Vos réactions
au bout de 24 heures...
Si je ne m'abuse, vous avez également écrit un commentaire similaire lors d'une précédente chronique portant sur la campagne électorale fédérale.
Loin de moi l'idée d'expliciter ici votre pensée à votre place, mais je perçois malgré tout derrière ces mots une certaine lassitude devant ce que j'appellerais un manque de rigueur de la profession journalistique.
En effet, Harper n'a jamais été embêté par les journalistes, même s'il a contourné sa propre loi sur des élections à date fixe. Alors on peut difficilement comprendre pourquoi M. Charest aurait plus de justifications à trouver pour aller en élection, lui qui est minoritaire également, mais qui contrairement à Harper n'a pas à respecter une loi pour des élections à date fixe.
M. Charest, assurémment, ne devrait avoir aucun prix à payer pour déclencher une élection même sans motif autre que sa popularité dans les sondages. Sinon il y aurait vraiment un problème d'équité de traitement inacceptable.
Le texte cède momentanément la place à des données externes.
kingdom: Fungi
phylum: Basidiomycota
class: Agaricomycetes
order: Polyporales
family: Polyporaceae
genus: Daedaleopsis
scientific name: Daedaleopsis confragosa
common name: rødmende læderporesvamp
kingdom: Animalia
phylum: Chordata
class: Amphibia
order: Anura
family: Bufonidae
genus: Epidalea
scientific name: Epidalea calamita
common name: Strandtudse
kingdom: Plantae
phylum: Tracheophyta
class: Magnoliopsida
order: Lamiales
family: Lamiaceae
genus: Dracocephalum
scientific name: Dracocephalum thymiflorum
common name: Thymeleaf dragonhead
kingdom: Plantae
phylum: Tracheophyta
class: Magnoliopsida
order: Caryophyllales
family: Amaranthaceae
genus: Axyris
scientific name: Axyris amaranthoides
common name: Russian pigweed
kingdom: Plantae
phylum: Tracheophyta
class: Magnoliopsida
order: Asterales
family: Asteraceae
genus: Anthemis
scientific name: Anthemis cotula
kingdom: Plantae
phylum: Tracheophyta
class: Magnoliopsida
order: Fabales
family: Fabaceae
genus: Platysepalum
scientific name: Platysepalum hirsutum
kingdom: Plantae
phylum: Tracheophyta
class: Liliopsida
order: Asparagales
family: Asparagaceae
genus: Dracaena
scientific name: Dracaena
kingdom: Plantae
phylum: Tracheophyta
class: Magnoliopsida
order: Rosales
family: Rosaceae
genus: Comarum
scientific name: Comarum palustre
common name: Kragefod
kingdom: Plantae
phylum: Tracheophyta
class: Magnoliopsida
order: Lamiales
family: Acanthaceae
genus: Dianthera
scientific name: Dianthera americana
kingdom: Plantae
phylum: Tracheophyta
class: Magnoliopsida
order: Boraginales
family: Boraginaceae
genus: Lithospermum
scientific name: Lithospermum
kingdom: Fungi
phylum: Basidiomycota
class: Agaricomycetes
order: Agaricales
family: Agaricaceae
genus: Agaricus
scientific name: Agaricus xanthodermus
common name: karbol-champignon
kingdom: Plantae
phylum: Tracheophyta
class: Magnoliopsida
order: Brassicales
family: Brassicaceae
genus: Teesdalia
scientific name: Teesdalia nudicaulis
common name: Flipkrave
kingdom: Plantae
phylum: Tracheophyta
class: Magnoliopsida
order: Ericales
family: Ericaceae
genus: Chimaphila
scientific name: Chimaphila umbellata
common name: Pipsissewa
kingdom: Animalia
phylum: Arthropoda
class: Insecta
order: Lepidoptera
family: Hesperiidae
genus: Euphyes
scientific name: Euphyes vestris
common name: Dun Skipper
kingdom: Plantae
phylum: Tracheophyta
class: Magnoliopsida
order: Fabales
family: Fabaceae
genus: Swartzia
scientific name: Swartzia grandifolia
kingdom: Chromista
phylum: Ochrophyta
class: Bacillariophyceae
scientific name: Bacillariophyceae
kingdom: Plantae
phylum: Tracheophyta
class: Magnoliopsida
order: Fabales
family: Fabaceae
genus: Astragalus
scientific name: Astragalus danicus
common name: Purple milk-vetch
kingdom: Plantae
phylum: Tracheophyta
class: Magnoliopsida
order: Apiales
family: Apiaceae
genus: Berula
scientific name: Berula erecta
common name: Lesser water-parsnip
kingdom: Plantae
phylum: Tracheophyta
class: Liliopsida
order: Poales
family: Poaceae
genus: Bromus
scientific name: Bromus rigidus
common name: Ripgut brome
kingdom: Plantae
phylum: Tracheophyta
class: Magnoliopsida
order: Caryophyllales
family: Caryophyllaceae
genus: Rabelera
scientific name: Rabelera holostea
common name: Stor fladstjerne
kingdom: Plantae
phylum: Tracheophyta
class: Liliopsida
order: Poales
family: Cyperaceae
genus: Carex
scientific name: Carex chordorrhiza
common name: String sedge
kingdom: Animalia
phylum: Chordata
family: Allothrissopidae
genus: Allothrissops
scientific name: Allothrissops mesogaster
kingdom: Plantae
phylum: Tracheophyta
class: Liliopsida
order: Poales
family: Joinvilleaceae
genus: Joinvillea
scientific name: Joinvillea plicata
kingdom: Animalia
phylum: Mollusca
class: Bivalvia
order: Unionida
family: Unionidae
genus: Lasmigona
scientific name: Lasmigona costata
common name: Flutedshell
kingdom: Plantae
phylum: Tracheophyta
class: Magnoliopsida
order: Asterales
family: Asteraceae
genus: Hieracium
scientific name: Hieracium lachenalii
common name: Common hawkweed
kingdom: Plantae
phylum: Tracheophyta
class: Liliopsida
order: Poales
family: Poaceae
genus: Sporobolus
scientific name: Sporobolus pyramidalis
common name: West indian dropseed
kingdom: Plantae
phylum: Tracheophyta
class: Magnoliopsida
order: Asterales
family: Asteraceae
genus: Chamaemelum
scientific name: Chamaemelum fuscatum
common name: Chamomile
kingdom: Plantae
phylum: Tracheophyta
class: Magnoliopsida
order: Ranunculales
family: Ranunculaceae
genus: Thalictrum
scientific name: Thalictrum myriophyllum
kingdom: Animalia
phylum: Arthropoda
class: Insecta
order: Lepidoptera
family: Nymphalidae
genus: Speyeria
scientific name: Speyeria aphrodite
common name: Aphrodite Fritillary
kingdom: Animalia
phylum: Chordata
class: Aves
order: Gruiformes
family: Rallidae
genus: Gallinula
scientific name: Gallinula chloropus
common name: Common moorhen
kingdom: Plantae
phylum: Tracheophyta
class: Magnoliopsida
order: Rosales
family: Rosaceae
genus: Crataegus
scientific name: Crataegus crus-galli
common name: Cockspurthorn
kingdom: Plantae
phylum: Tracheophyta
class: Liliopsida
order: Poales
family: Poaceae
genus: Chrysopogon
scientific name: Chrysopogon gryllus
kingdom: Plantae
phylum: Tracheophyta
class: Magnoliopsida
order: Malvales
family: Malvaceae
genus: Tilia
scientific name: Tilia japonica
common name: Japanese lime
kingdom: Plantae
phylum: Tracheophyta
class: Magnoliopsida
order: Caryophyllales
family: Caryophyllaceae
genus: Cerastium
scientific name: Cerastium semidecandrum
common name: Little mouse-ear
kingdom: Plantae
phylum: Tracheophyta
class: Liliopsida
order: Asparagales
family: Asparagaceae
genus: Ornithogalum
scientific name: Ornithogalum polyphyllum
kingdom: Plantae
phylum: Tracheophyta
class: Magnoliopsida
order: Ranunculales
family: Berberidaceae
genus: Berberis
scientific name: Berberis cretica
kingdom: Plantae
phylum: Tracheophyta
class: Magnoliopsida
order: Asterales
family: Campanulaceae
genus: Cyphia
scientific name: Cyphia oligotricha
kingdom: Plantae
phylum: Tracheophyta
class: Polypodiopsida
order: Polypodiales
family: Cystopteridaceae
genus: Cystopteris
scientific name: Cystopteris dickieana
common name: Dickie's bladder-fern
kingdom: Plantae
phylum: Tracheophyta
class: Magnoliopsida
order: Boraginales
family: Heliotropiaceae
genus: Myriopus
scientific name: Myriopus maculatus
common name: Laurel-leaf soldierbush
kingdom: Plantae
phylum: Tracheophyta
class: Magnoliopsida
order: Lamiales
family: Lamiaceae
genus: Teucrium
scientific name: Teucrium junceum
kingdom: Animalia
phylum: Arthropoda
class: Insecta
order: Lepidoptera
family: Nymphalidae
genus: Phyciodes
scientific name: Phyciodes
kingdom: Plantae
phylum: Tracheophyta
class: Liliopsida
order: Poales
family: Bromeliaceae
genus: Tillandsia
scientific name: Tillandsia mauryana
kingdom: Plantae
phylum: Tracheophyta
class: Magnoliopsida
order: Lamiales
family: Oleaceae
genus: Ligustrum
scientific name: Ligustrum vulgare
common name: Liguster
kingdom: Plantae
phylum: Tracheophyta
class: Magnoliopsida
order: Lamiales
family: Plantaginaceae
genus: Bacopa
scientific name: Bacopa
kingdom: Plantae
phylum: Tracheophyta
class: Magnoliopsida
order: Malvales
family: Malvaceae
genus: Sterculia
La complaisance journalistique envers des politiciens comme Harper est très troublante, et cela fait un bon bout de temps que ça dure. D'autant plus que M. Harper prend fréquemment des décisions autocratiques et assez peu respectueuses de nos moeurs démocratiques. Or les journalistes ne talonnent pas et ne questionnent pas suffisamment ces agissements. Ils les rapportent le temps d'un bulletin de nouvelles, et on ne se souvient pas d'une seule conférence de pressse où Harper a eu des questions embêtantes à répondre, et cela malgré la quantité impressionnante de controverses qui l'entourent depuis le début de la campagne.
Je n'ose pas imaginer l'ampleur des barrages de questions qu'auraient eu à affronter Bernard Landry, Gilles Duceppe, André Boisclair ou Pauline Marois si de telles polémiques auvaient lieu pendant des campagnes électorales auxquelles ils auraient participé! Je n'ose pas imaginer en quel nombre de pièces détachées ces politiciens se seraient retrouvés si n'importe lequel d'entre eux avait plagié un discours! Mais sur Harper, rien ne colle, disent nos bons journalistes... Rien ne colle ??? Elle est bien bonne celle-là ! Si rien ne colle sur Harper, c'est parce qu'aucun journaliste ne le talonne. Il y a une espèce d'admiration béate des journalistes face à Harper. Ils se contentent de qualifier d'habileté politique ce qu'ils s'acharneraient à questionner et à analyser sous un angle critique et agressif chez un autre. Je l'ai constaté de façon frappante après le débat en français de cette semaine. Les journalistes et analystes louangeaient Harper pour son calme olympien qu'ils assimilaient à une excellente performance! C'est seulement le lendemain du débat, lorsque l'opinion publique a clairement manifesté sa déception face au comportement digne d'une potiche qu'à eu le chef conservateur, que les journalistes ont commencé subitement à calmer leurs ardeurs de groupies, et à changer du tout au tout la teneur de leurs analyses.
À moins qu'ils aient carrément peur de ce genre de politiciens ? On sait que Harper ne s'est pas gêné depuis deux ans pour boycotter les journalistes trop critiques.
La tactique aurait-elle fonctionné?
Si c'est le cas, cette habileté de Harper devrait pouvoir être utilisée par n'importe quel autre chef de parti. Or, je ne suis pas du tout convaincu que Stéphane Dion ou Jack Layton pourraient facilement utiliser les mêmes tactiques sans être littéralement crucifiés sur la place publique. Manifestement il y a quelque chose qui va très mal au pays des médias. Serais-ce tout simplement que le conservatisme à une cote de popularité plus élevée chez les journalistes que chez la population en général ?
Si c'est le cas, les jours du journalisme sont définitivement comptés.